>>

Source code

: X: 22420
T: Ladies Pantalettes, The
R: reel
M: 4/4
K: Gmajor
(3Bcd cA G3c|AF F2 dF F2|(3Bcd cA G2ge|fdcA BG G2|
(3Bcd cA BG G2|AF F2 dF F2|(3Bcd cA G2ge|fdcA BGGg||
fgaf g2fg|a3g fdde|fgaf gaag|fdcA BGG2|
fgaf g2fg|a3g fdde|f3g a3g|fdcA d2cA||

<<

Request:
An exact reproduction of the material above is required.

Completed task:
Source code

: X: 22420
T: Ladies Pantalettes, The
R: reel
M: 4/4
K: Gmajor
(3Bcd cA G3c|AF F2 dF F2|(3Bcd cA G2ge|fdcA BG G2|
(3Bcd cA BG G2|AF F2 dF F2|(3Bcd cA G2ge|fdcA BGGg||
fgaf g2fg|a3g fdde|fgaf gaag|fdcA BGG2|
fgaf g2fg|a3g fdde|f3g a3g|fdcA d2cA||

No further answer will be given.